Extracted information:
= Beginning of Section =
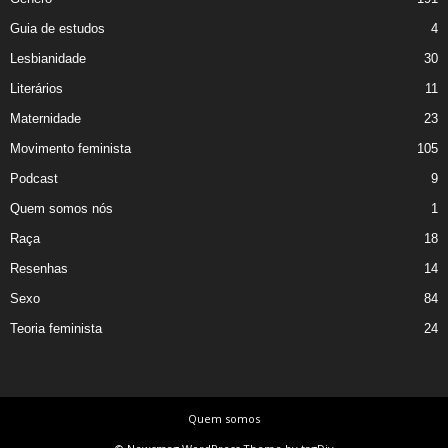
Guia de estudos
4
Lesbianidade
30
Literários
11
Maternidade
23
Movimento feminista
105
Podcast
9
Quem somos nós
1
Raça
18
Resenhas
14
Sexo
84
Teoria feminista
24
Quem somos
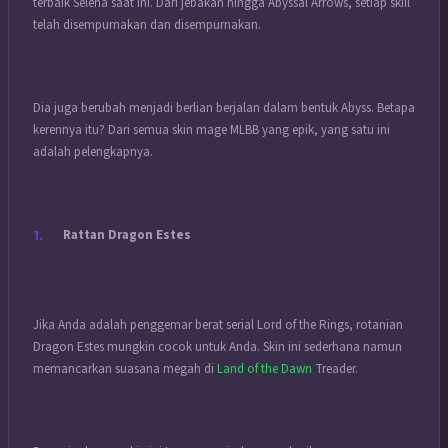
terbaik Selena saat ini. Dari jebakan hingga Abyssal Arrows, setiap skill
telah disempurnakan dan disempurnakan.
Dia juga berubah menjadi berlian berjalan dalam bentuk Abyss. Betapa
kerennya itu? Dari semua skin mage MLBB yang epik, yang satu ini
adalah pelengkapnya.
Rattan Dragon Estes
Jika Anda adalah penggemar berat serial Lord of the Rings, rotanian
Dragon Estes mungkin cocok untuk Anda. Skin ini sederhana namun
memancarkan suasana megah di
Land of the Dawn
Treader.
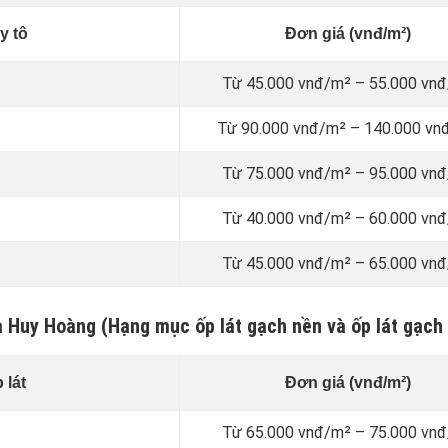
y tô
Đơn giá (vnđ/m²)
Từ 45.000 vnđ/m² – 55.000 vn
Từ 90.000 vnđ/m² – 140.000 vn
Từ 75.000 vnđ/m² – 95.000 vn
Từ 40.000 vnđ/m² – 60.000 vn
Từ 45.000 vnđ/m² – 65.000 vn
a Huy Hoàng (Hạng mục ốp lát gạch nền và ốp lát gạch
 lát
Đơn giá (vnđ/m²)
Từ 65.000 vnđ/m² – 75.000 vn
= End of Section =
Work instruction:
Write out every line of text in the listing above word for word, leaving the pictures out.

Solution for this exercise:
Guia de estudos
4
Lesbianidade
30
Literários
11
Maternidade
23
Movimento feminista
105
Podcast
9
Quem somos nós
1
Raça
18
Resenhas
14
Sexo
84
Teoria feminista
24
Quem somos
terbaik Selena saat ini. Dari jebakan hingga Abyssal Arrows, setiap skill
telah disempurnakan dan disempurnakan.
Dia juga berubah menjadi berlian berjalan dalam bentuk Abyss. Betapa
kerennya itu? Dari semua skin mage MLBB yang epik, yang satu ini
adalah pelengkapnya.
Rattan Dragon Estes
Jika Anda adalah penggemar berat serial Lord of the Rings, rotanian
Dragon Estes mungkin cocok untuk Anda. Skin ini sederhana namun
memancarkan suasana megah di
Land of the Dawn
Treader.
y tô
Đơn giá (vnđ/m²)
Từ 45.000 vnđ/m² – 55.000 vn
Từ 90.000 vnđ/m² – 140.000 vn
Từ 75.000 vnđ/m² – 95.000 vn
Từ 40.000 vnđ/m² – 60.000 vn
Từ 45.000 vnđ/m² – 65.000 vn
a Huy Hoàng (Hạng mục ốp lát gạch nền và ốp lát gạch
 lát
Đơn giá (vnđ/m²)
Từ 65.000 vnđ/m² – 75.000 vn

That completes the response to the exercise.